Jadi, sejak 2016-2019, setiap pendakian saya selalu mencapai puncak. Kecuali Gunung Papandayan yang memang dilarang untuk muncak. Bagi saya mencapai puncak gunung memiliki nilai filosofis tersendiri. Puncak adalah bonus dari usaha kita selama pendakian yang melelahkan. Kita harus melawan rasa lelah, rasa lapar dan haus yang kadang harus ditahan (minimal sampai tempat berkemah), melawan keragu-raguan, bahkan kadangkala rasa ingin menyerah pun muncul dan harus ditahan. Kadangkala fisik juga sudah lelah, namun dengan menghimpun sisa-sisa semangat yang ada kita kembali berjalan. Dan akhirnya, tibalah di titik terakhir perjalanan: puncak gunung.

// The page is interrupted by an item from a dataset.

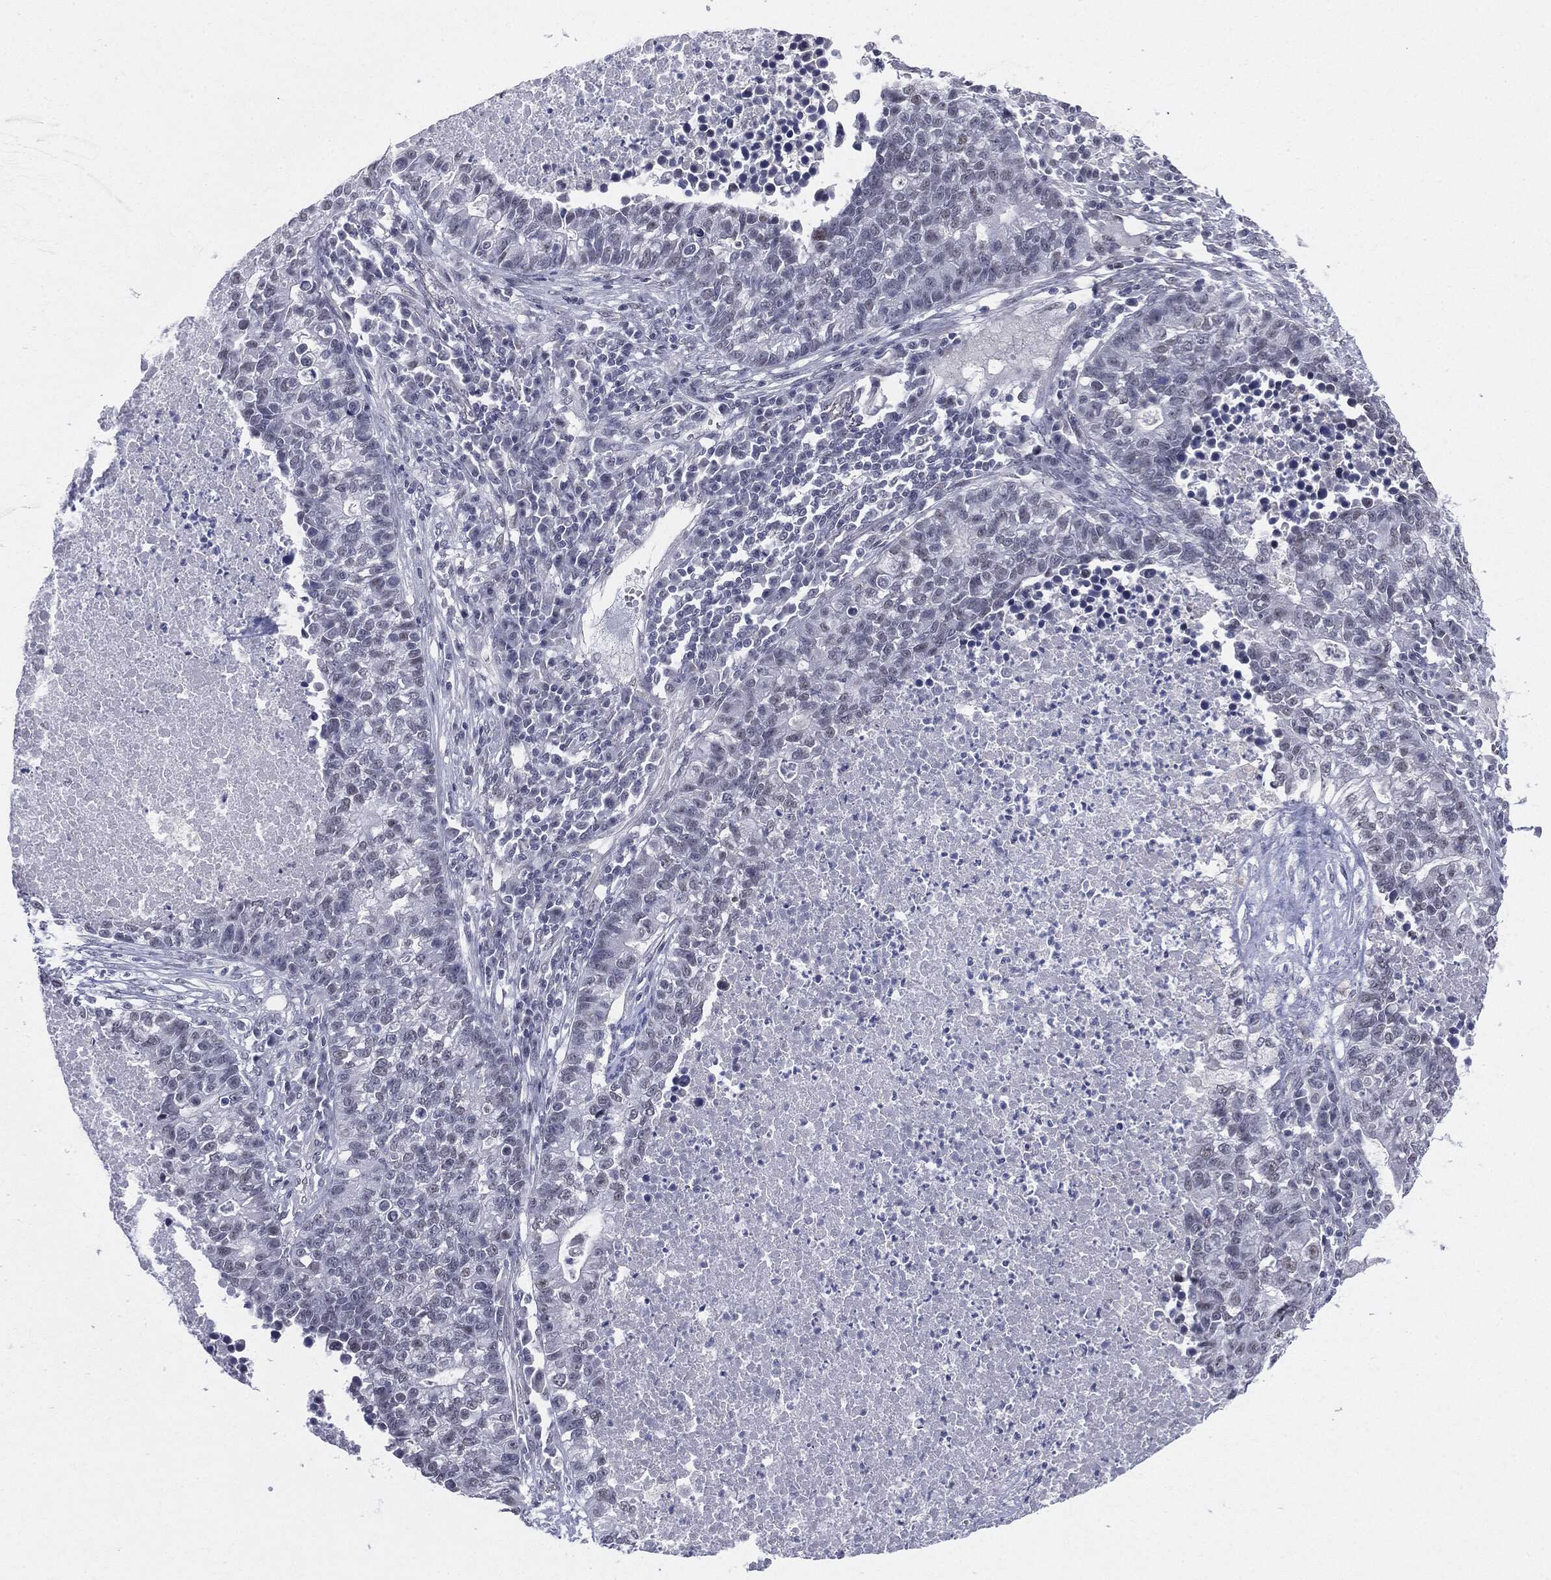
{"staining": {"intensity": "negative", "quantity": "none", "location": "none"}, "tissue": "lung cancer", "cell_type": "Tumor cells", "image_type": "cancer", "snomed": [{"axis": "morphology", "description": "Adenocarcinoma, NOS"}, {"axis": "topography", "description": "Lung"}], "caption": "The image displays no significant staining in tumor cells of lung cancer. (DAB immunohistochemistry (IHC) visualized using brightfield microscopy, high magnification).", "gene": "SLC5A5", "patient": {"sex": "male", "age": 57}}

Di atas puncak gunung kita bisa melihat pemandangan sekitar dengan jelas. Biasanya indah, asalkan tidak berkabut. Dan setelah kita berada di puncak gunung, kita turun kembali. Ini ibarat kehidupan: kita berjuang dan berusaha untuk menjadi lebih baik. Bahkan kadangkala kita merasa tidak yakin dengan yang kita lakukan, tetapi kita tetap berjuang. Kadangkala juga kita merasakan lelah yang luar biasa, namun kita juga tetap bertahan. Hingga akhirnya kita mendapatkan kemajuan itu: naik kelas, lulus sekolah, diwisuda, dan sebagainya. Dan ketika kita sudah mencapai tujuan itu, kita turun kembali. Kita mulai kembali hal baru dari nol. Setelah lulus SMP, kita memulai SMA dari nol. Ketika lulus SMA, kita mulai kuliah dari nol. Pun ketika kita lulus kuliah, kita memulai untuk bekerja, lagi-lagi dari nol. Begitulah siklus kehidupan: memulai, berusaha, mencapai puncak, turun lagi, memulai dari nol lagi untuk hal baru, dan seterusnya.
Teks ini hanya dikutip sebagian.